Osteoporosis is the most common metabolic bone disease that decreases bone mass, causes destruction and eventually friability. This disease is preventable, and because adolescent females are the high-risk population, teaching this age group is of the utmost importance. The aim of this study was to compare the effects of the two educational methods (Lecture and Pamphlet) on osteoporosis preventive behaviors among female students.

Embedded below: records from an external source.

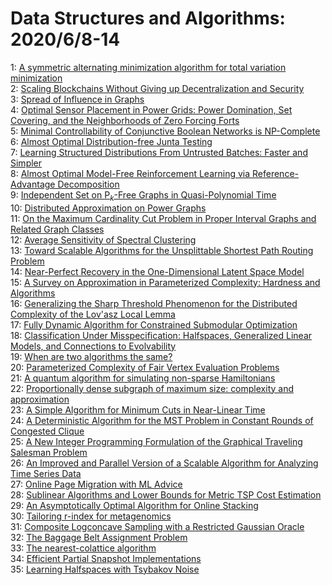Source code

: # Data Structures and Algorithms: 2020/6/8-14  
1: [A symmetric alternating minimization algorithm for total variation  minimization](https://doi.org/10.48550/arXiv.2002.09180)  
2: [Scaling Blockchains Without Giving up Decentralization and Security](https://doi.org/10.48550/arXiv.2005.06665)  
3: [Spread of Influence in Graphs](https://doi.org/10.48550/arXiv.2006.03440)  
4: [Optimal Sensor Placement in Power Grids: Power Domination, Set Covering,  and the Neighborhoods of Zero Forcing Forts](https://doi.org/10.48550/arXiv.2006.03460)  
5: [Minimal Controllability of Conjunctive Boolean Networks is NP-Complete](https://doi.org/10.48550/arXiv.1704.07291)  
6: [Almost Optimal Distribution-free Junta Testing](https://doi.org/10.48550/arXiv.1901.00717)  
7: [Learning Structured Distributions From Untrusted Batches: Faster and  Simpler](https://doi.org/10.48550/arXiv.2002.10435)  
8: [Almost Optimal Model-Free Reinforcement Learning via Reference-Advantage  Decomposition](https://doi.org/10.48550/arXiv.2004.10019)  
9: [Independent Set on P$_k$-Free Graphs in Quasi-Polynomial Time](https://doi.org/10.48550/arXiv.2005.00690)  
10: [Distributed Approximation on Power Graphs](https://doi.org/10.48550/arXiv.2006.03746)  
11: [On the Maximum Cardinality Cut Problem in Proper Interval Graphs and  Related Graph Classes](https://doi.org/10.48550/arXiv.2006.03856)  
12: [Average Sensitivity of Spectral Clustering](https://doi.org/10.48550/arXiv.2006.04094)  
13: [Toward Scalable Algorithms for the Unsplittable Shortest Path Routing  Problem](https://doi.org/10.48550/arXiv.2006.04324)  
14: [Near-Perfect Recovery in the One-Dimensional Latent Space Model](https://doi.org/10.48550/arXiv.2006.04351)  
15: [A Survey on Approximation in Parameterized Complexity: Hardness and  Algorithms](https://doi.org/10.48550/arXiv.2006.04411)  
16: [Generalizing the Sharp Threshold Phenomenon for the Distributed  Complexity of the Lov\'asz Local Lemma](https://doi.org/10.48550/arXiv.2006.04625)  
17: [Fully Dynamic Algorithm for Constrained Submodular Optimization](https://doi.org/10.48550/arXiv.2006.04704)  
18: [Classification Under Misspecification: Halfspaces, Generalized Linear  Models, and Connections to Evolvability](https://doi.org/10.48550/arXiv.2006.04787)  
19: [When are two algorithms the same?](https://doi.org/10.48550/arXiv.0811.0811)  
20: [Parameterized Complexity of Fair Vertex Evaluation Problems](https://doi.org/10.48550/arXiv.1803.06878)  
21: [A quantum algorithm for simulating non-sparse Hamiltonians](https://doi.org/10.48550/arXiv.1803.08273)  
22: [Proportionally dense subgraph of maximum size: complexity and  approximation](https://doi.org/10.48550/arXiv.1903.06579)  
23: [A Simple Algorithm for Minimum Cuts in Near-Linear Time](https://doi.org/10.48550/arXiv.1908.11829)  
24: [A Deterministic Algorithm for the MST Problem in Constant Rounds of  Congested Clique](https://doi.org/10.48550/arXiv.1912.04239)  
25: [A New Integer Programming Formulation of the Graphical Traveling  Salesman Problem](https://doi.org/10.48550/arXiv.2006.04933)  
26: [An Improved and Parallel Version of a Scalable Algorithm for Analyzing  Time Series Data](https://doi.org/10.48550/arXiv.2006.04940)  
27: [Online Page Migration with ML Advice](https://doi.org/10.48550/arXiv.2006.05028)  
28: [Sublinear Algorithms and Lower Bounds for Metric TSP Cost Estimation](https://doi.org/10.48550/arXiv.2006.05490)  
29: [An Asymptotically Optimal Algorithm for Online Stacking](https://doi.org/10.48550/arXiv.2006.05740)  
30: [Tailoring r-index for metagenomics](https://doi.org/10.48550/arXiv.2006.05871)  
31: [Composite Logconcave Sampling with a Restricted Gaussian Oracle](https://doi.org/10.48550/arXiv.2006.05976)  
32: [The Baggage Belt Assignment Problem](https://doi.org/10.48550/arXiv.2006.03365)  
33: [The nearest-colattice algorithm](https://doi.org/10.48550/arXiv.2006.05660)  
34: [Efficient Partial Snapshot Implementations](https://doi.org/10.48550/arXiv.2006.06048)  
35: [Learning Halfspaces with Tsybakov Noise](https://doi.org/10.48550/arXiv.2006.06467)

Materials and Methods: This was a randomized clinical trial (RCT). To collect data, demographic questionnaire, food frequency questionnaire (FFQ), and physical activity questionnaire were used. Subjects were 205 seventh-grade girls who were selected by multistage random method and allocated in two experimental (Lecture = 68, Pamphlet = 67) and 70 for control group. In the Lecture group, there were 5 sessions of training, each of which lasted 60 minutes. In the Pamphlet group, only educational pamphlets were given, and no interventions were performed in the control group. Data were analyzed through statistical software SPSS version 21.0. Descriptive statistics, chi-square tests, t-test and ANOVA were applied to analyze the data.
Results: The mean age of the students was 13 + 0.856 years old and there was no difference in terms of demographic variables between intervention and control groups. The results identified the mean scores of physical activity behaviors significantly improved two mounts after the intervention in the lecture group (P=0.001).While, the men scores of the pamphlet group had no significant changes after two months, but the differences of the both group compared to the control group were significant. Considering the significant decreased in the control group (P= 001). The mean scores of calcium intake in the two lecture and pamphlet groups significantly increased (P<0.001), while, as it was expected no significant changes in the control group after the intervention.
Conclusion: The osteoporosis preventive behaviors intervention improved the preventive behaviors of the participants. The results showed the effectiveness of education in both Pamphlet and Lecture group, because calcium intake and physical activity were significantly increased compared to pre-intervention and the control group.